Problem requirements: Print, word for word, the lines in the entries below, starting with the line that contains "PETROVO MUNICIPALITY" and ending with the line that contains "LOCAL ENVIRONMENTAL ACTION PLAN". Include both of those lines.

----- Data for this exercise -----

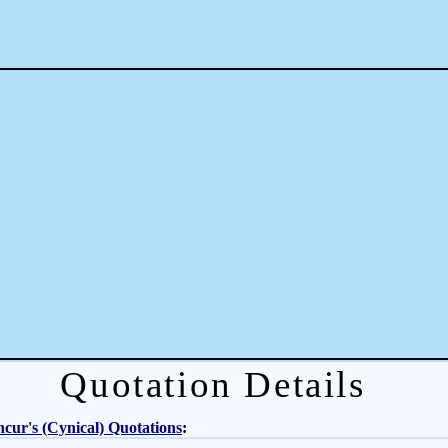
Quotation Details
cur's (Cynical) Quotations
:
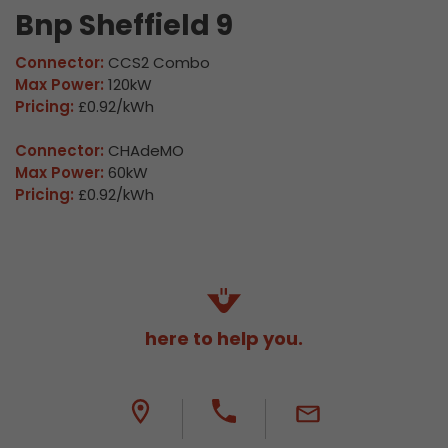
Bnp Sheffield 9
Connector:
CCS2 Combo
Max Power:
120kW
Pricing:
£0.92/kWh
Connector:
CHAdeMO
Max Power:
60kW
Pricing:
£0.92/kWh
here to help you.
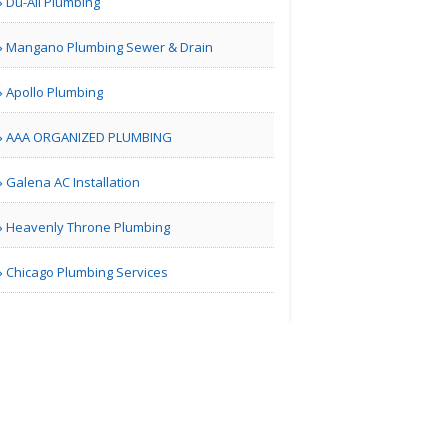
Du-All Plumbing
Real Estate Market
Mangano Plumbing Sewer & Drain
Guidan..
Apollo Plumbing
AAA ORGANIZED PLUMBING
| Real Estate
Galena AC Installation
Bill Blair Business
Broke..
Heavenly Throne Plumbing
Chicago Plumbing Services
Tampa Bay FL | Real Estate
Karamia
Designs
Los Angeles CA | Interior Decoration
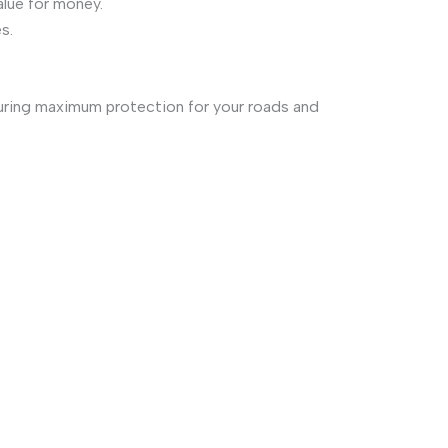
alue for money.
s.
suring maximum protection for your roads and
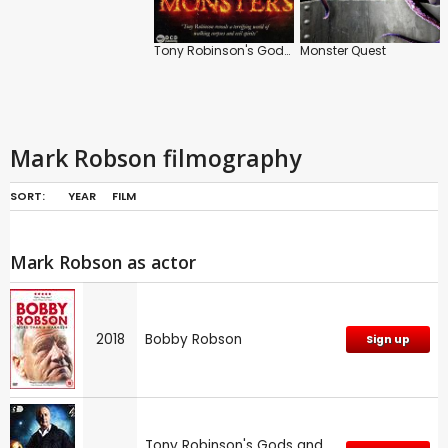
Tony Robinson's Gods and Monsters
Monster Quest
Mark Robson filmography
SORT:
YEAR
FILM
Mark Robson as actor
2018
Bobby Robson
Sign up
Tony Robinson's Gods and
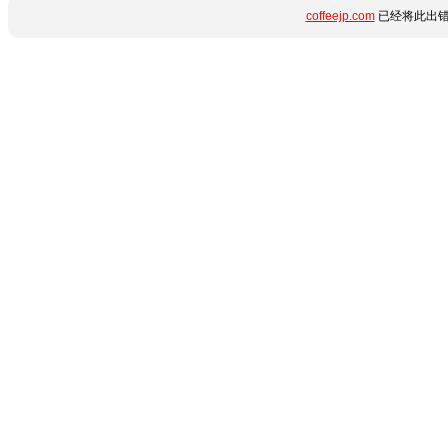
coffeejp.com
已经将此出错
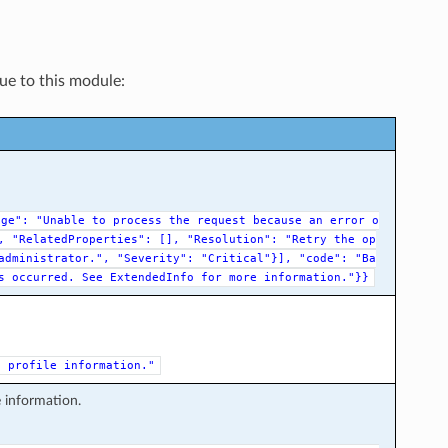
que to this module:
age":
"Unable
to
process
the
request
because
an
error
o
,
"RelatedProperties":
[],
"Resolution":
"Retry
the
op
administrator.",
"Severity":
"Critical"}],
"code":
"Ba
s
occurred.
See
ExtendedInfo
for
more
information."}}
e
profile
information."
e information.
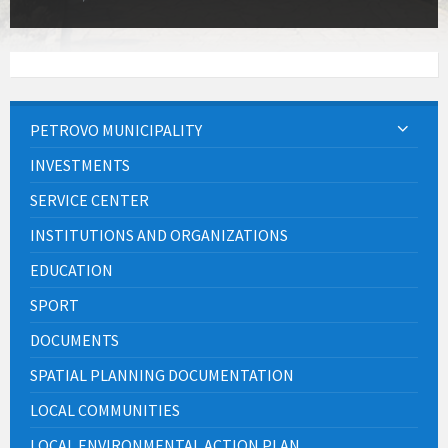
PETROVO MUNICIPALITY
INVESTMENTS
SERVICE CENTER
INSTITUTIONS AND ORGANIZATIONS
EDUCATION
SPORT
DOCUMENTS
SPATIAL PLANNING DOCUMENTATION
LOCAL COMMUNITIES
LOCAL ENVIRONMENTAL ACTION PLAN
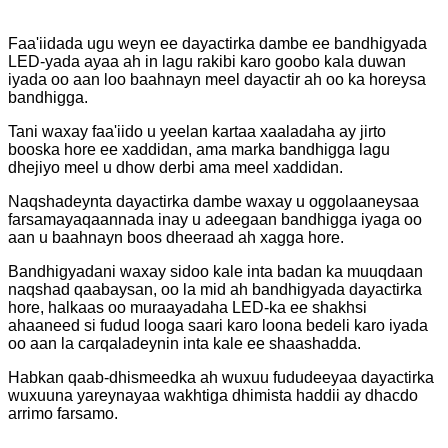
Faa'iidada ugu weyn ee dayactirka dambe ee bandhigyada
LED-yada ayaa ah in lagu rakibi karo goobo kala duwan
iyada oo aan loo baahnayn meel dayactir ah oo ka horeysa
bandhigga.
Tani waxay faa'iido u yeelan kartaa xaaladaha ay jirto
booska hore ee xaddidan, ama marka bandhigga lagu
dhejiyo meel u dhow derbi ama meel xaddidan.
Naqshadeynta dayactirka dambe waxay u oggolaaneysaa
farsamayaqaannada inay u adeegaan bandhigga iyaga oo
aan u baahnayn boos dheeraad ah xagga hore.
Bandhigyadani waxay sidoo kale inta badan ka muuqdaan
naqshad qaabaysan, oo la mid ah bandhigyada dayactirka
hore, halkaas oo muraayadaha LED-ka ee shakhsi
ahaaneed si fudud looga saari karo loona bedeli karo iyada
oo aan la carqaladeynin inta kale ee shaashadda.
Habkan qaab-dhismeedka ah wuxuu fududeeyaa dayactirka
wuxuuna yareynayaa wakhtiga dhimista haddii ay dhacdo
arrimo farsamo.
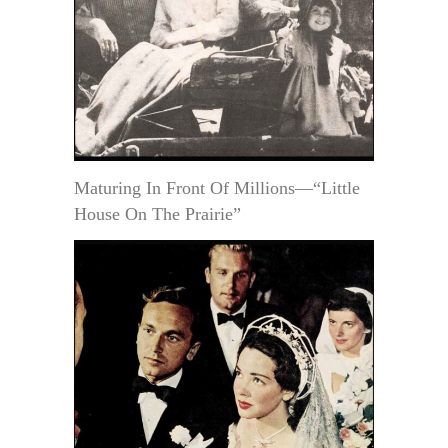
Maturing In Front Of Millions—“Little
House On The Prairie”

-----
----- Data for this exercise -----

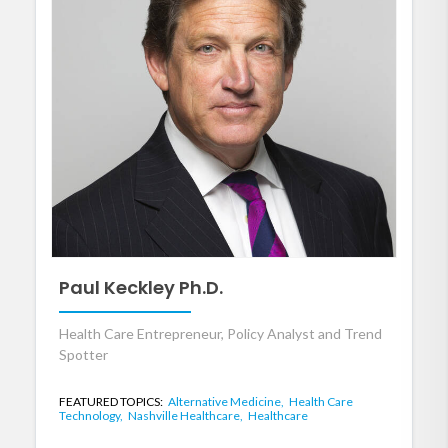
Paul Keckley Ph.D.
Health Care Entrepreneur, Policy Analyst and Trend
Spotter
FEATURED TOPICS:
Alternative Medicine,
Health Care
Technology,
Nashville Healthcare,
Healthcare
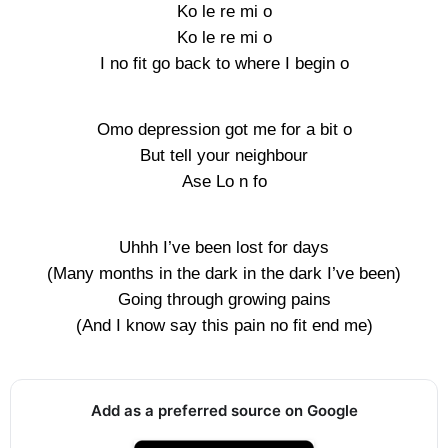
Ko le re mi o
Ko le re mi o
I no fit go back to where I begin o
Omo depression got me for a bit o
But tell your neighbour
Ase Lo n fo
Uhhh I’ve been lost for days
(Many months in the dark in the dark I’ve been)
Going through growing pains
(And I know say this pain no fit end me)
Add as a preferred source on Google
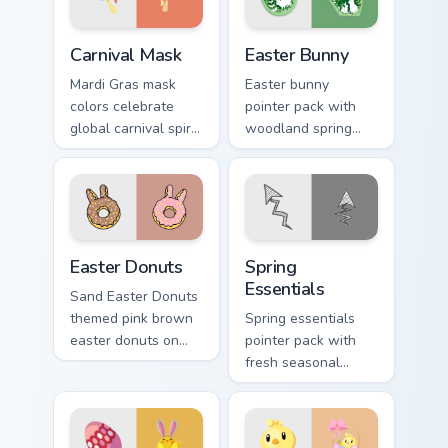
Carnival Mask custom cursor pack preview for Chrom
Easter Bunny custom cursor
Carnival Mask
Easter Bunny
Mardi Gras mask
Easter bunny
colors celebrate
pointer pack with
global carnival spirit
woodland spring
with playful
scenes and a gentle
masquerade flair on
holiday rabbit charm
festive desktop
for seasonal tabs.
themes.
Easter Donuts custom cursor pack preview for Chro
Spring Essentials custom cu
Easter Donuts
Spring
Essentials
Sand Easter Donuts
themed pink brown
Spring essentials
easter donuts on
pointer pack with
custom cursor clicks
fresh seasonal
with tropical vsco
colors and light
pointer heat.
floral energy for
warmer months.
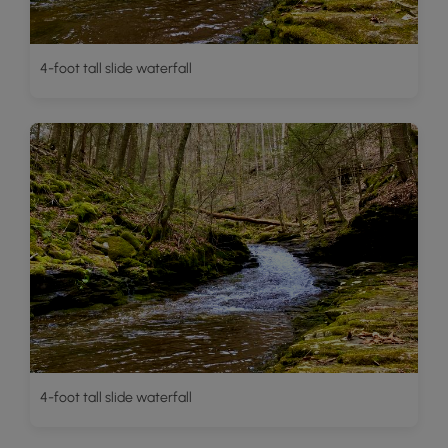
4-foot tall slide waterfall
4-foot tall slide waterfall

-----

Exercise result:
PETROVO MUNICIPALITY
INVESTMENTS
SERVICE CENTER
INSTITUTIONS AND ORGANIZATIONS
EDUCATION
SPORT
DOCUMENTS
SPATIAL PLANNING DOCUMENTATION
LOCAL COMMUNITIES
LOCAL ENVIRONMENTAL ACTION PLAN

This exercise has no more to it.